→ ACTIVITY: Restate exactly, and only, the lines from the one with "none -> <div>Warm" through the end of the data, with both of those end lines kept. Drop any pictures.

Collected data entries
▬▬▬▬▬▬▬▬▬▬

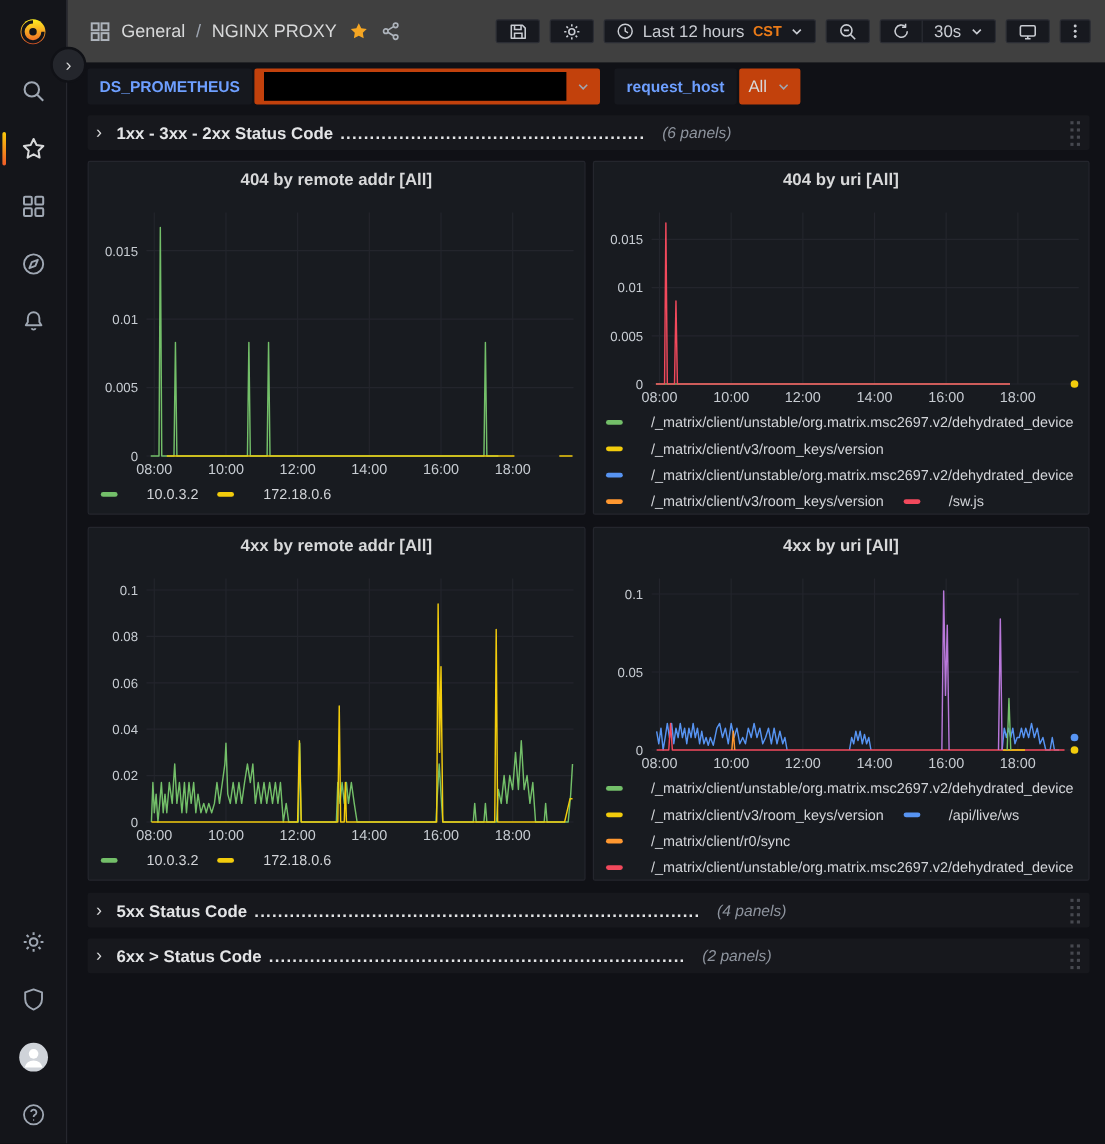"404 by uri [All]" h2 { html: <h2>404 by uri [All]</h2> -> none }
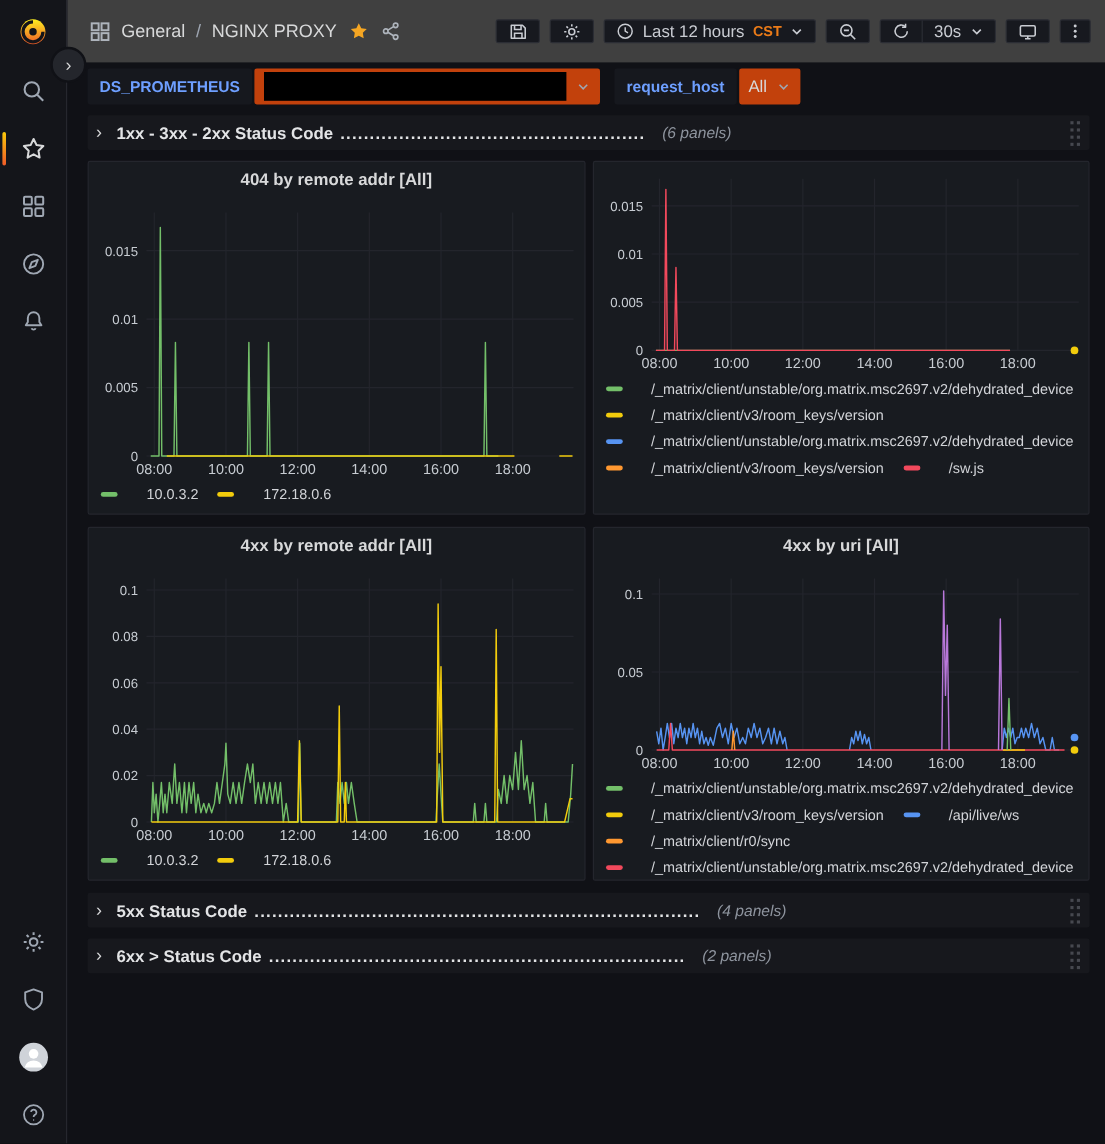"/_matrix/client/unstable/org.matrix.msc2" .legend .li { gap: 24px -> 7px }
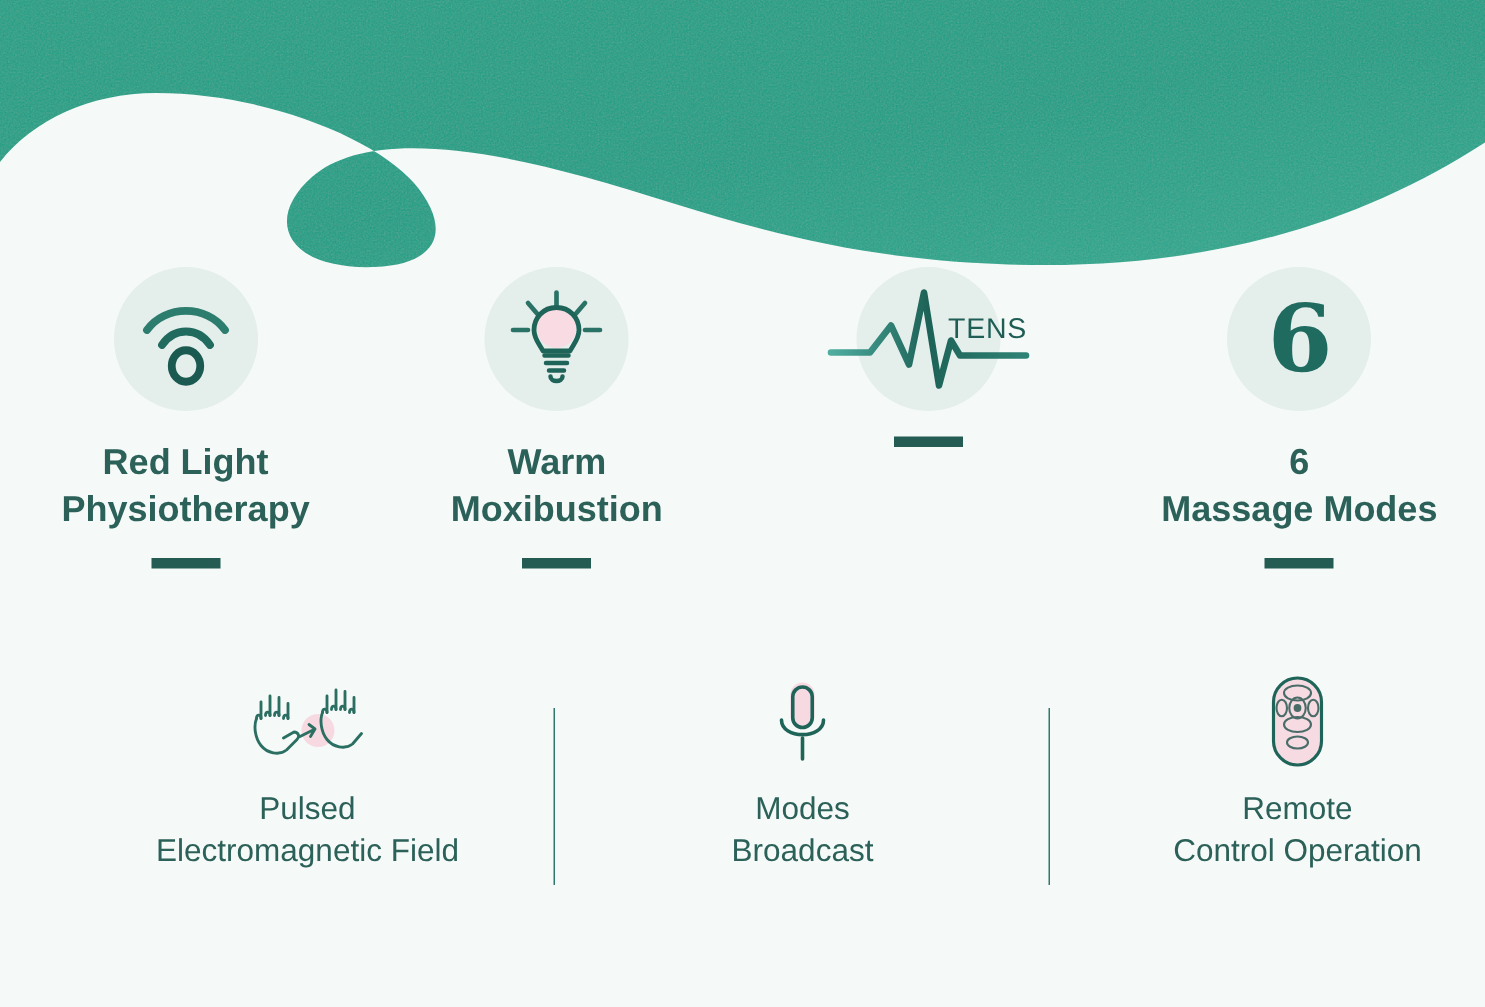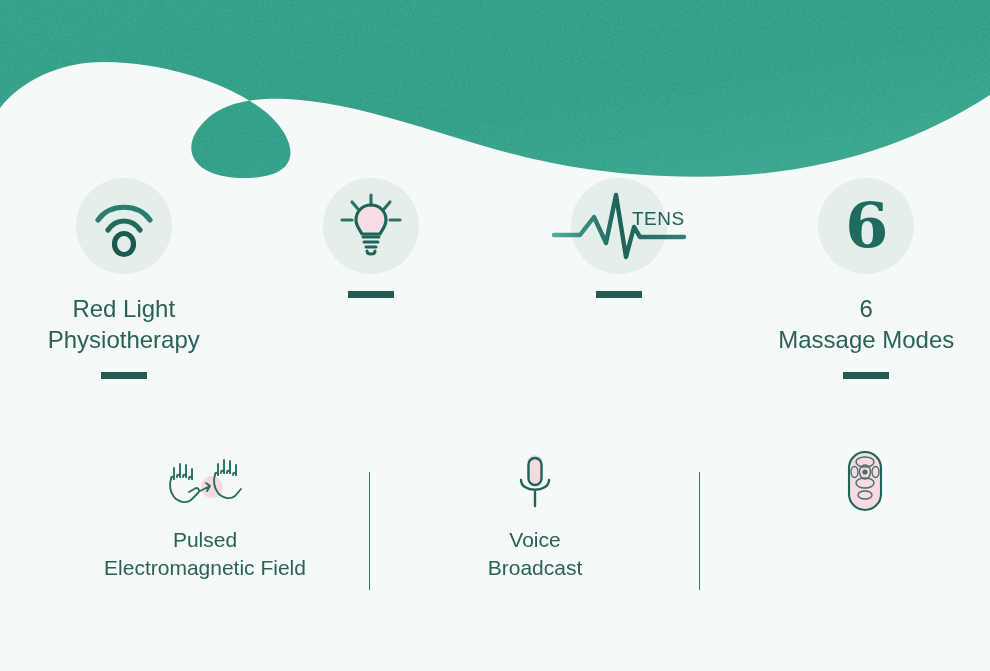"Red Light" .primary-label { font-weight: 400 -> 700 }
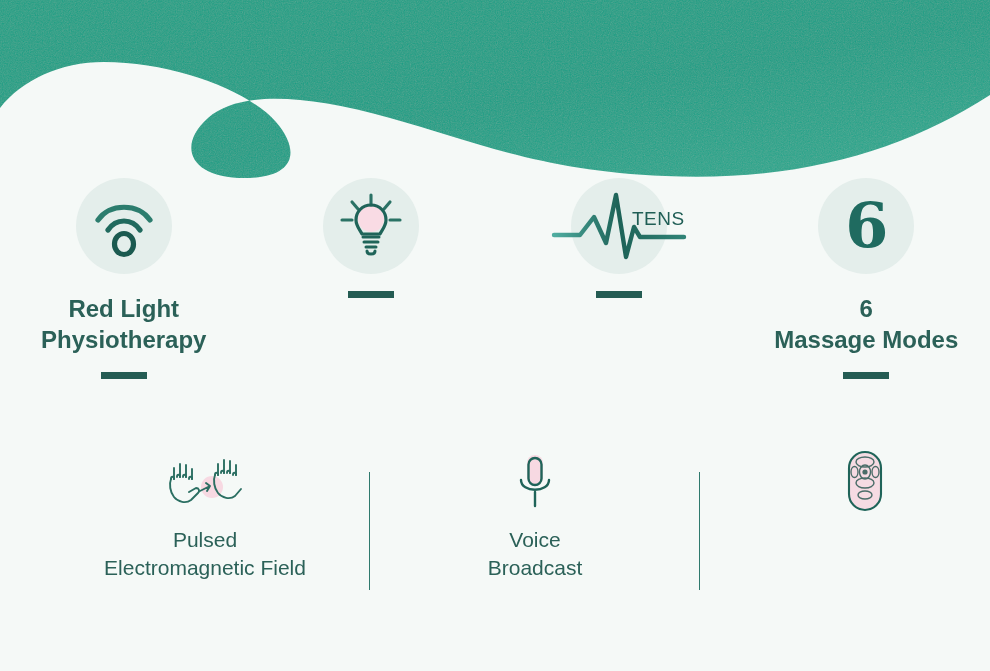"Warm" div.primary-label { html: none -> <div>Warm Moxibustion</div> }
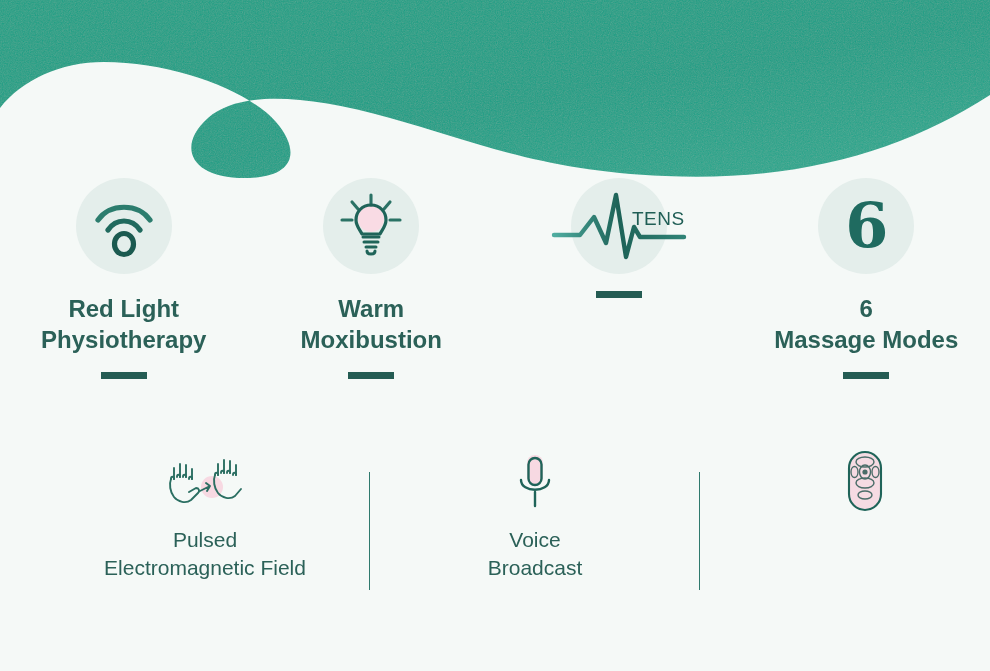"Voice" div.secondary-label { text: Voice -> Modes }
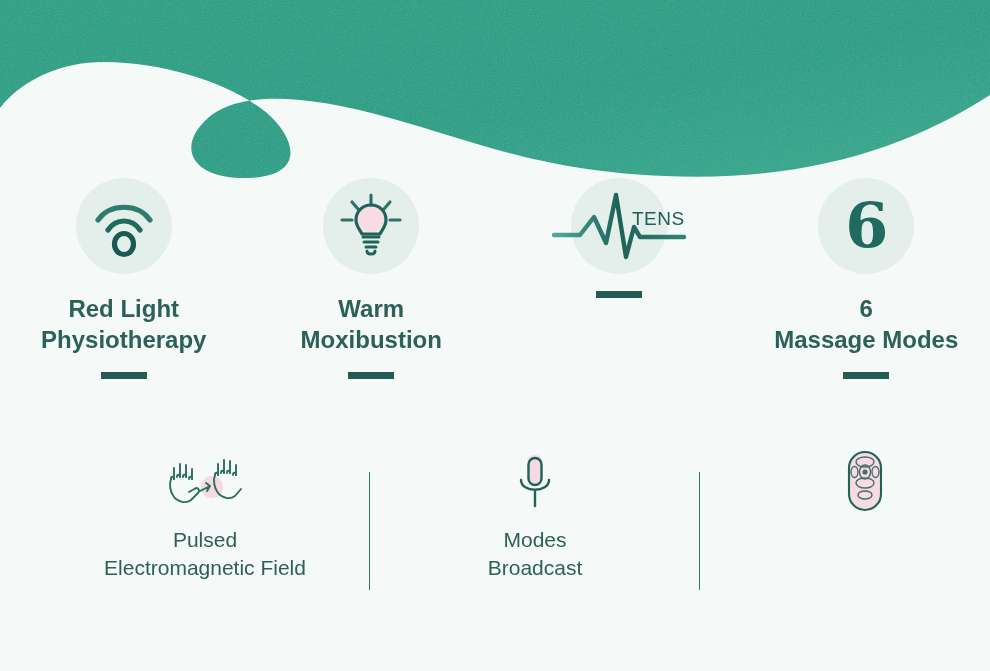"Remote" div.secondary-label { html: none -> <div>Remote Control Operation</div> }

▬▬▬▬▬▬▬▬▬▬

→ RESULT FOR THIS EXERCISE:
"Warm" div.primary-label { html: none -> <div>Warm Moxibustion</div> }
"Voice" div.secondary-label { text: Voice -> Modes }
"Remote" div.secondary-label { html: none -> <div>Remote Control Operation</div> }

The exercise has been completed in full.